▶ _GIVEN RECORDS_
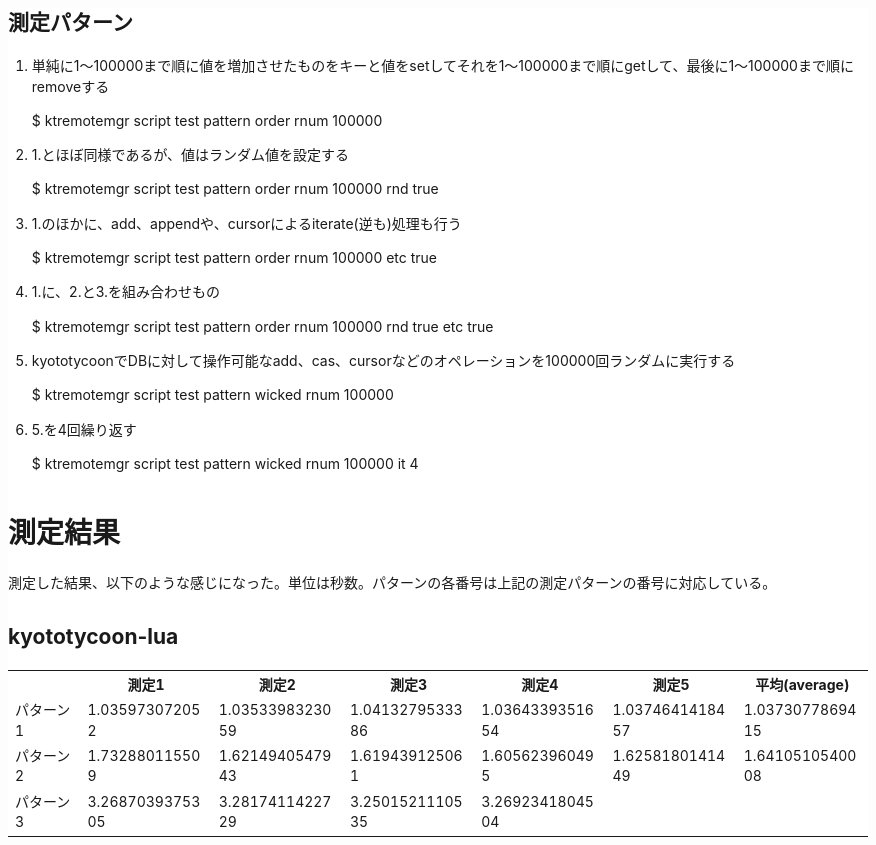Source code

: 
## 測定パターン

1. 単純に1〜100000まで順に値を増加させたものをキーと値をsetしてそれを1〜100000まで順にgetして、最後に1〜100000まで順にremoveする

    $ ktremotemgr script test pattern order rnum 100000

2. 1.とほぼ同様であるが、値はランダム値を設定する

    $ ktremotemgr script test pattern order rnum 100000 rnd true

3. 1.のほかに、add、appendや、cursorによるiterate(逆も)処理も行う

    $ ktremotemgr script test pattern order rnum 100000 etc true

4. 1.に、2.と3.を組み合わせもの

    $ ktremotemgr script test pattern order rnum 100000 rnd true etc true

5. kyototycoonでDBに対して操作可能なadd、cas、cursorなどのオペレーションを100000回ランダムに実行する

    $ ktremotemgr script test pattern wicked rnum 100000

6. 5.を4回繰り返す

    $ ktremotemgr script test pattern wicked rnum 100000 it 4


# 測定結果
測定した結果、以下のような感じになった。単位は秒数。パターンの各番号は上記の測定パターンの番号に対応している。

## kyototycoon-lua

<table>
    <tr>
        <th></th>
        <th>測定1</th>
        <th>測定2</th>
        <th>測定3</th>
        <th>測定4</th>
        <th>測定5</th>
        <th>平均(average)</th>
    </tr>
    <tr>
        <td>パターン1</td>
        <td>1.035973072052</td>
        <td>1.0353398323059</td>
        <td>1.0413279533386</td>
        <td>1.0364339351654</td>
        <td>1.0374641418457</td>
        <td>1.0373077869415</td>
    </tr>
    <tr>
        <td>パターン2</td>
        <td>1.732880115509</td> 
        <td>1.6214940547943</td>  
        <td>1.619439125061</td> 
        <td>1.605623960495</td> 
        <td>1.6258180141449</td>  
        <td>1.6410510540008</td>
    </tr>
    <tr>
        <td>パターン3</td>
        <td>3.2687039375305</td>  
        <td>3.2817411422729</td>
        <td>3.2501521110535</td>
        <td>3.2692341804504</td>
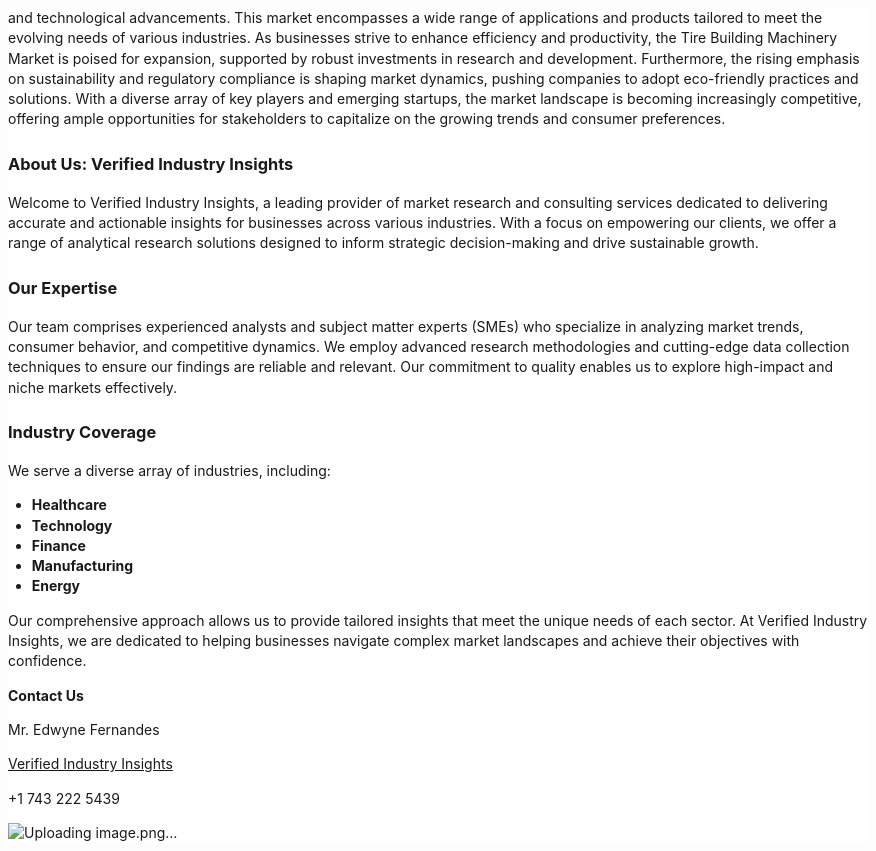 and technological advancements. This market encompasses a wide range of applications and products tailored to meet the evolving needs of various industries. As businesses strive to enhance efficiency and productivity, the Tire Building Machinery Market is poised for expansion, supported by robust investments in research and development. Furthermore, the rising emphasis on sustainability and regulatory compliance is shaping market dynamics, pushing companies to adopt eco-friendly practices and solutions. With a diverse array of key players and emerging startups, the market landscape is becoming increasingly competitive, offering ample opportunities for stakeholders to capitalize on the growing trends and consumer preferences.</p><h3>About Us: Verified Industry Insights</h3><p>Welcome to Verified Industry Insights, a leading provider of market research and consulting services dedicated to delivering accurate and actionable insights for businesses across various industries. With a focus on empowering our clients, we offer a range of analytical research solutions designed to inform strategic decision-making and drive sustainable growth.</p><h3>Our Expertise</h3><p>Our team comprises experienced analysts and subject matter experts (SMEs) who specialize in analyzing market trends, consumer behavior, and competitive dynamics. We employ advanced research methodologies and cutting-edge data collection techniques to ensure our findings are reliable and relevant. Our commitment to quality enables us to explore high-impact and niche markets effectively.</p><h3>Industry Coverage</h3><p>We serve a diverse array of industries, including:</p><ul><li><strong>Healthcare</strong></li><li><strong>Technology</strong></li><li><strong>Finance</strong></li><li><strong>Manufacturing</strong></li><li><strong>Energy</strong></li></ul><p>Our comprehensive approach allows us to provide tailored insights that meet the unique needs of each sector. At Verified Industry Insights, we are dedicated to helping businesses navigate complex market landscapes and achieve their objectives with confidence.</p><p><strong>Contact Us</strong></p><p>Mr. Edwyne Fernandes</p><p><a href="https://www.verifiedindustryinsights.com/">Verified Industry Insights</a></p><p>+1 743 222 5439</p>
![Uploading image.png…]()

▶ _PROBLEM_
Scan the entries above and report the number of lines that contain the word "script", with no added text.

▶ _EXPECTED ANSWER_
6